L’objectif du présent projet est de proposer une analyse pluridisciplinaire à l’échelle internationale de la création et de la gouvernance de l’imaginaire urbain afin de préciser les attendus et perspectives de la CIté. Ce colloque souhaite d’instaurer un regard croisé entre les recherches en sciences humaines et sociales sur la Cité et la création artistique. Comment les acteurs artistiques articulent-ils la Cité, comment travaillent-ils les notions de la représentation, de la participation, de la créativité ? Comment peut-on articuler création et gouvernance de l’imaginaire ? Peut-on gouverner l’imaginaire ? Si l’art, la création et l’image ne pose qu’un cadre, comment peuvent-ils oeuvrer en tant que passeurs ? Nous encourageons les contributions émanant des champs disciplinaires des Sciences humaines et sociales et des Arts, dans une perspective transdisciplinaire capable de répondre aux problématiques évoquées.

Mots clefs: 

- La Cité, l'espace public

-Participation, public authorship

-Création des imaginaires, représentation et identité

-Gestion et autogestion, politics of place

-Dire la ville, faire la cité

Colloque labelisé MSH, équipe d’accueil Arts : pratiques et poétiques (EA 3208), programme de recherche Pratiques artistiques, société et urbanité.

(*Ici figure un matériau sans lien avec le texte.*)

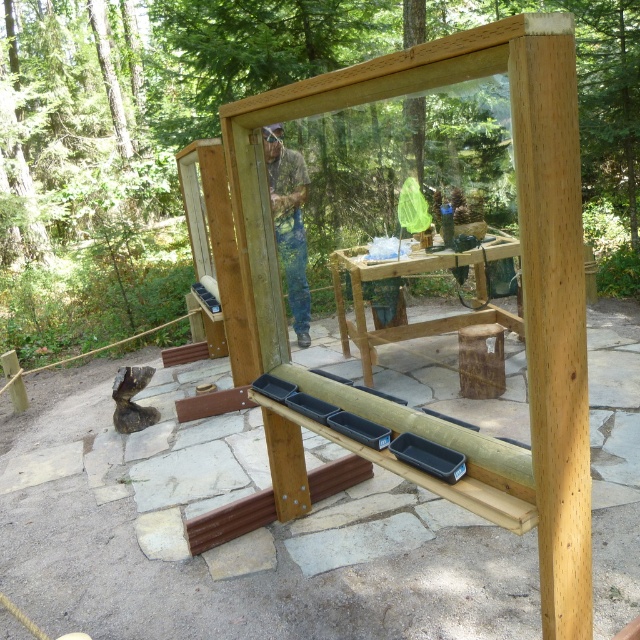
Can you confirm if natural wood frame at center is thinner than camouflage fabric shirt at center?

In fact, natural wood frame at center might be wider than camouflage fabric shirt at center.

Who is shorter, natural wood frame at center or camouflage fabric shirt at center?

natural wood frame at center is shorter.

Does point (394, 422) come in front of point (300, 291)?

That is True.

I want to click on natural wood frame at center, so click(x=515, y=330).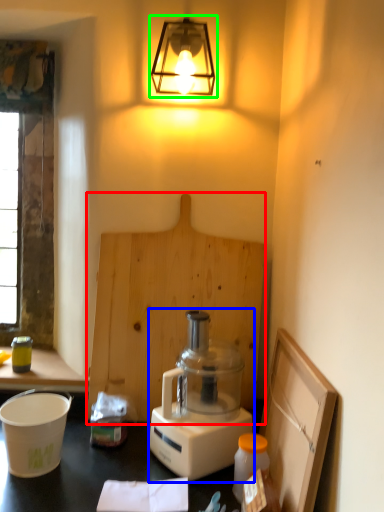
Question: Considering the real-world distances, which object is closest to plywood (highlighted by a red box)? blender (highlighted by a blue box) or lamp (highlighted by a green box).

Choices:
 (A) blender
 (B) lamp

Answer: (A)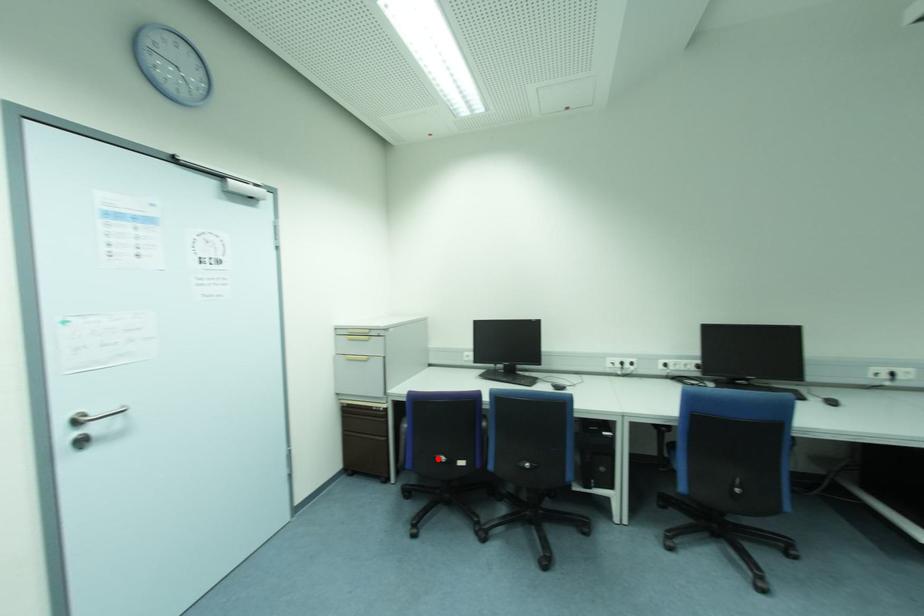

Interactions, limites et interférences, sous la responsabilité de Denis Briand et Marion Hohlfeldt, université Rennes 2.

Responsable scientifique : Marion Hohlfeldt

Commité scientifique : Catherine Guy (urbaniste, Rennes 2), Dominique Jézéquellou (architecte, ENSAB Rennes), Christian Le Bart (politiste, Rennes 1), Malcolm Miles (science culturelles, University of Plymouth), André Sauvage (science humaines et sociale, Rennes 2), Olga Schmedling (historienne de l’art, IFIKK, University of Oslo)

 

Nous vous invitons à faire parvenir un résumé ne dépassant pas les 2000 signes pour le 12 février 2012 au plus tard avec votre nom, fonction, et contact à Marion Hohlfeldt (marion.hohlfeldt@univ-rennes2.fr) ou Ophélie Queffurus (ophelie.queffurus@hotmail.fr)

Ce colloque sera organisé les 26 et 27 avril 2012, à l'Université Rennes II en partenariat avec l'Ecole d'architecture de Bretagne et la Maison des Sciences de l'Homme de Bretagne (label MSH)

[1] Jean-Jacques Rousseau, Du Contrat social, I, vi, note*, in Oeuvres complètes, Paris, Gallimard, Bibliothèque de la Pléiade, 5 vol., 1959-1995, vol. III, p. 361.